Your objective – From the entries below, gather each line containing the word "wird".

Input for this task –
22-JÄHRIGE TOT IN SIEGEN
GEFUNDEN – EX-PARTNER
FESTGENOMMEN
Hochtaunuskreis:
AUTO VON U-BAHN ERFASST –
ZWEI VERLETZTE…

---

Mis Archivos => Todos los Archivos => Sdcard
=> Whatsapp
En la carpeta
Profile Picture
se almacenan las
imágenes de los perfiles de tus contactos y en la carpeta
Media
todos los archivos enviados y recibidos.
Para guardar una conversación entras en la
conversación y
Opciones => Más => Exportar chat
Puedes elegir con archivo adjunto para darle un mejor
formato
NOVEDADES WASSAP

...

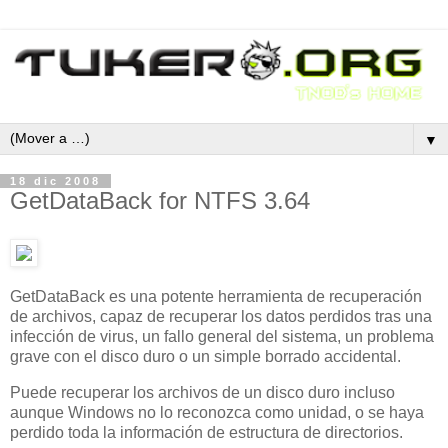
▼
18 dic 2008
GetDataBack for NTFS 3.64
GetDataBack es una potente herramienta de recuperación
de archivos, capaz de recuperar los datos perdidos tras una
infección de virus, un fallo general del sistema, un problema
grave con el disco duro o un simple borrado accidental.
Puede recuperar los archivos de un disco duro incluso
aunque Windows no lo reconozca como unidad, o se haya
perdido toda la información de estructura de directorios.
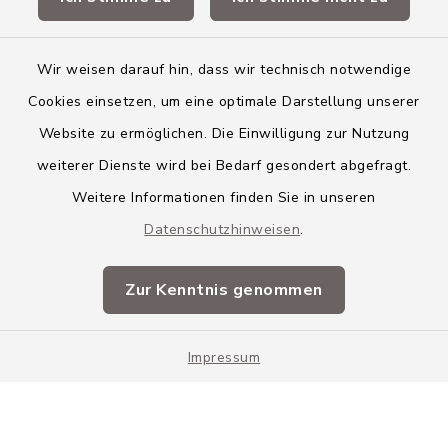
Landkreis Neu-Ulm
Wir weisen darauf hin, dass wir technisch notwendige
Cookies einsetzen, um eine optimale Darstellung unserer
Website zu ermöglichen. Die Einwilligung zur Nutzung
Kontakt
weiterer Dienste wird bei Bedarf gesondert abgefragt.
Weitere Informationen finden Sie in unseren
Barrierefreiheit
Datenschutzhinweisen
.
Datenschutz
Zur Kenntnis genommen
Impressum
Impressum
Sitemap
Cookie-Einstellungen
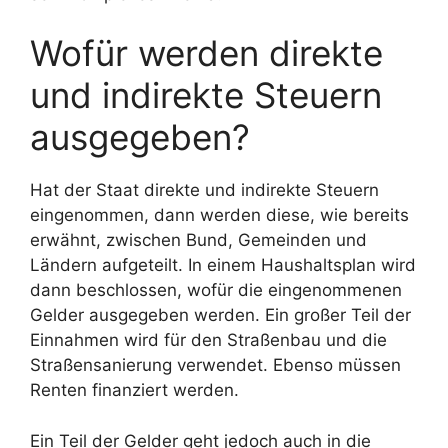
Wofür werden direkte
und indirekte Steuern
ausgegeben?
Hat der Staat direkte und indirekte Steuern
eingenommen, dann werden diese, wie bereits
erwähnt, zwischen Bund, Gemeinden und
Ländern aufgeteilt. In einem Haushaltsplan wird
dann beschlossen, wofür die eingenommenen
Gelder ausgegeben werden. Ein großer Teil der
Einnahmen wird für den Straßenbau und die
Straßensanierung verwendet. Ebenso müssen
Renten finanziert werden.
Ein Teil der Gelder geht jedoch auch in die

Result of this task –
weiterer Dienste wird bei Bedarf gesondert abgefragt.
Ländern aufgeteilt. In einem Haushaltsplan wird
Einnahmen wird für den Straßenbau und die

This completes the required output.